Er, I suppose. I was thinking more of the various 'com.foo' and 'org.bar' packages as being the pure namespaces in question. For Python, a "flat is better than nested" approach seems fine at the moment.
Just to clarify things on my end: "namespace package" to me means "package with modules provided from multiple distributions (the distutils term)". The definition provided by the PEP, that a package is spread over multiple directories on disk, seems like an implementation detail.
Agreed.
Entries on path slow down import, so my understanding of the platonic ideal of a system python installation is one which has a single directory where all packages reside, and a set of metadata off to the side explaining which files belong to which distributions so they can be uninstalled by a package manager.
True... except that part of the function of the PEP is to ensure that if you install those separately-distributed modules to the same directory, it still needs to work as a package and not have any inter-package file conflicts.
Of course, for a development installation, easy uninstallation and quick swapping between different versions of relevant dependencies is more important than good import performance. So in that case, you would want to optimize differently by having all of your distributions installed into separate directories, with a long PYTHONPATH or lots of .pth files to point at them.
And of course you may want a hybrid of the two.
Yep.
So another clarification I'd like in the PEP is an explanation of motivation. For example, it comes as a complete surprise to me that the expectation of namespace packages was to provide only single-source namespaces like zope., peak., twisted.*. As I mentioned above, I implicitly thought this was more for com.*, twisted.plugins.*.

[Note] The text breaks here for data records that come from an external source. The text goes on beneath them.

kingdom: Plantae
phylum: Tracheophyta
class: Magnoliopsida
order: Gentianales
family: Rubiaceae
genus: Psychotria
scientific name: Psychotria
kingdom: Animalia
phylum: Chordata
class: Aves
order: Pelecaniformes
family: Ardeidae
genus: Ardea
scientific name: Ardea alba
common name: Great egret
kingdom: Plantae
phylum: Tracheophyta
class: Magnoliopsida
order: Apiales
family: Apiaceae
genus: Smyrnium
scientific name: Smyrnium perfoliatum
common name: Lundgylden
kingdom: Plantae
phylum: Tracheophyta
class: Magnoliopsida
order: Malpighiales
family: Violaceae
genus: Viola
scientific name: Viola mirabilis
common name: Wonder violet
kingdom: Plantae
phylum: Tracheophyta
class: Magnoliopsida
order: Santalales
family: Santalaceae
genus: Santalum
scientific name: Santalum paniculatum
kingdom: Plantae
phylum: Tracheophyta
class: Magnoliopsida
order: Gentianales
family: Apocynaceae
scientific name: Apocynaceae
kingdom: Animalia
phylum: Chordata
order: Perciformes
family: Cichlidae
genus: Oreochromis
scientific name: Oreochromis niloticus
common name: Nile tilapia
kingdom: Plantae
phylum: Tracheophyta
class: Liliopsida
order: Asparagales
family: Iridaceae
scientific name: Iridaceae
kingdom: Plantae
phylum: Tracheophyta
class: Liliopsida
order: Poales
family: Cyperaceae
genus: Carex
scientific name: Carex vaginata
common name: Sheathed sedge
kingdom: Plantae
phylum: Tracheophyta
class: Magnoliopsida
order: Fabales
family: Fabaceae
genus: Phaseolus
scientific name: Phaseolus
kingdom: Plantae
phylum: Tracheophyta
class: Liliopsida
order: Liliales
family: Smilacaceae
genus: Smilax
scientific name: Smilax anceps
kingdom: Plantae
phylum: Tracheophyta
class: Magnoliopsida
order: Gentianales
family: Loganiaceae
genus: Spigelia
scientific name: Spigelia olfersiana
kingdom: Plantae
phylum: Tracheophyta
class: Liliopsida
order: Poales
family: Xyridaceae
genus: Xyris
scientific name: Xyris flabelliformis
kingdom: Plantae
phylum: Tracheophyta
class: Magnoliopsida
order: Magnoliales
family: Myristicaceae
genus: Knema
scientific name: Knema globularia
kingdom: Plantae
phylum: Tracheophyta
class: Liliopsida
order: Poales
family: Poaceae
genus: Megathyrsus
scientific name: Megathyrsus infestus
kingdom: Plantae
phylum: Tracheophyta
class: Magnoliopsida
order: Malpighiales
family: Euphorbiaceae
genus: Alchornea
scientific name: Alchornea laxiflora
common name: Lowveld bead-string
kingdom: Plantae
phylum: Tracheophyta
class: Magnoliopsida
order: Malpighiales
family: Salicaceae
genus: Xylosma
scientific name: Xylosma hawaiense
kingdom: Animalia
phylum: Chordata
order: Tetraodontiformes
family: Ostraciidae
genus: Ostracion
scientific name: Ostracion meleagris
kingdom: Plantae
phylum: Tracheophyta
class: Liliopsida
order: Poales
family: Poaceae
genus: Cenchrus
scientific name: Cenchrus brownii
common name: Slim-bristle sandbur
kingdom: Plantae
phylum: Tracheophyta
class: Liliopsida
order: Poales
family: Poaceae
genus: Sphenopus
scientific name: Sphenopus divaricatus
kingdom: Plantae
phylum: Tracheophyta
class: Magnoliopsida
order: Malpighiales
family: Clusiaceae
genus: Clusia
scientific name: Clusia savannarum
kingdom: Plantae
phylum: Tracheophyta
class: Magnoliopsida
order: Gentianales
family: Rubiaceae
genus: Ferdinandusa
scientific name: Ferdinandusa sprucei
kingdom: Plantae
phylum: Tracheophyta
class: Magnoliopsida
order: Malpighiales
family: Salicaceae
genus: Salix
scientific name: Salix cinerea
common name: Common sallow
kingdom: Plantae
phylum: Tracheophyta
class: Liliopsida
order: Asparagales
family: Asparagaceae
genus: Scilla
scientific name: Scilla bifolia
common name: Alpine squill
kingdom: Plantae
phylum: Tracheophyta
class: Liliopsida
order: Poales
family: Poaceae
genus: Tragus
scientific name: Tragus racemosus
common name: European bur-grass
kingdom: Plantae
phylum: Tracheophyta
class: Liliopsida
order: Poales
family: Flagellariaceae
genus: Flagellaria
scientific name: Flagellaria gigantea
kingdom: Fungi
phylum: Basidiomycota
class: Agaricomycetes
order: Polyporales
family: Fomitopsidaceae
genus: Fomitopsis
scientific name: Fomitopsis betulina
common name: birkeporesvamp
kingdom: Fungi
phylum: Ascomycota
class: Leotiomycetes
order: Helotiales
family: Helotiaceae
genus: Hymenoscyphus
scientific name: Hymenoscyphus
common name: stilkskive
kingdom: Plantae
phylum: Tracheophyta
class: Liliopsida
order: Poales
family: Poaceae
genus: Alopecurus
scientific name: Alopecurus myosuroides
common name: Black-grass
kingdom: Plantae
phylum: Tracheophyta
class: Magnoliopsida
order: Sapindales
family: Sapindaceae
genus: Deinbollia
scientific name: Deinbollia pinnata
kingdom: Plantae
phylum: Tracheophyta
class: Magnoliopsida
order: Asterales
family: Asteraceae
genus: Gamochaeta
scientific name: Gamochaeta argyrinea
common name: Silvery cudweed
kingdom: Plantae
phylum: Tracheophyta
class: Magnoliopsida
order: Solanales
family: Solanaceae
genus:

Well, aside from twisted.plugins, I wasn't aware of anybody in Python doing that... and as I described, I never really interpreted that through the lens of "namespace package" vs. "plugin finding".
Right now it just says that it's a package which resides in multiple directories, and it's not made clear why that's a desirable feature.
Good point; perhaps you can suggest some wording on these matters to Martin?
Okay. So what I'm hearing is that Twisted should happily continue using our own wacky path-calculation logic for twisted.plugins, but that twisted should be a namespace package so that our separate distributions (TwistedCore, TwistedWeb, TwistedConch, et. al.) can be installed into separate directories.
Yes.
Thanks for taking the time to participate in this and add another viewpoint to the mix, not to mention clarifying some areas where the PEP could be clearer.